Your assignment
What is needed is every line, exactly as given, from the line containing "- __Intra-AZ-Latenz__: Weniger als __3 ms__." through the end of the data below.

[[ Supplied records, beginning ]]

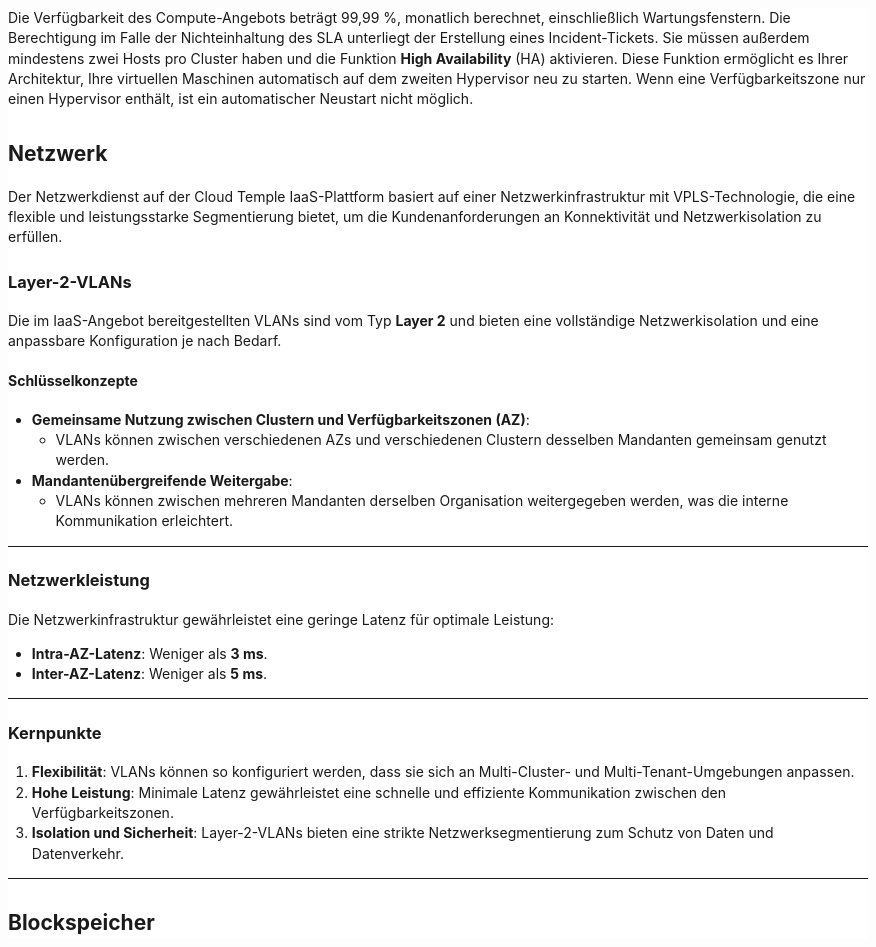 Die Verfügbarkeit des Compute-Angebots beträgt 99,99 %, monatlich berechnet, einschließlich Wartungsfenstern. Die Berechtigung im Falle der Nichteinhaltung des SLA unterliegt
der Erstellung eines Incident-Tickets. Sie müssen außerdem mindestens zwei Hosts pro Cluster haben und die Funktion __High Availability__ (HA) aktivieren.
Diese Funktion ermöglicht es Ihrer Architektur, Ihre virtuellen Maschinen automatisch auf dem zweiten Hypervisor neu zu starten.
Wenn eine Verfügbarkeitszone nur einen Hypervisor enthält, ist ein automatischer Neustart nicht möglich.

## Netzwerk

Der Netzwerkdienst auf der Cloud Temple IaaS-Plattform basiert auf einer Netzwerkinfrastruktur mit VPLS-Technologie, die eine flexible und leistungsstarke Segmentierung bietet, um die Kundenanforderungen an Konnektivität und Netzwerkisolation zu erfüllen.

### Layer-2-VLANs

Die im IaaS-Angebot bereitgestellten VLANs sind vom Typ __Layer 2__ und bieten eine vollständige Netzwerkisolation und eine anpassbare Konfiguration je nach Bedarf.

#### Schlüsselkonzepte

- __Gemeinsame Nutzung zwischen Clustern und Verfügbarkeitszonen (AZ)__:
  - VLANs können zwischen verschiedenen AZs und verschiedenen Clustern desselben Mandanten gemeinsam genutzt werden.
- __Mandantenübergreifende Weitergabe__:
  - VLANs können zwischen mehreren Mandanten derselben Organisation weitergegeben werden, was die interne Kommunikation erleichtert.

---

### Netzwerkleistung

Die Netzwerkinfrastruktur gewährleistet eine geringe Latenz für optimale Leistung:

- __Intra-AZ-Latenz__: Weniger als __3 ms__.
- __Inter-AZ-Latenz__: Weniger als __5 ms__.

---

### Kernpunkte

1. __Flexibilität__: VLANs können so konfiguriert werden, dass sie sich an Multi-Cluster- und Multi-Tenant-Umgebungen anpassen.
2. __Hohe Leistung__: Minimale Latenz gewährleistet eine schnelle und effiziente Kommunikation zwischen den Verfügbarkeitszonen.
3. __Isolation und Sicherheit__: Layer-2-VLANs bieten eine strikte Netzwerksegmentierung zum Schutz von Daten und Datenverkehr.

---

## Blockspeicher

[[ Supplied records, end ]]

Response
- __Intra-AZ-Latenz__: Weniger als __3 ms__.
- __Inter-AZ-Latenz__: Weniger als __5 ms__.

---

### Kernpunkte

1. __Flexibilität__: VLANs können so konfiguriert werden, dass sie sich an Multi-Cluster- und Multi-Tenant-Umgebungen anpassen.
2. __Hohe Leistung__: Minimale Latenz gewährleistet eine schnelle und effiziente Kommunikation zwischen den Verfügbarkeitszonen.
3. __Isolation und Sicherheit__: Layer-2-VLANs bieten eine strikte Netzwerksegmentierung zum Schutz von Daten und Datenverkehr.

---

## Blockspeicher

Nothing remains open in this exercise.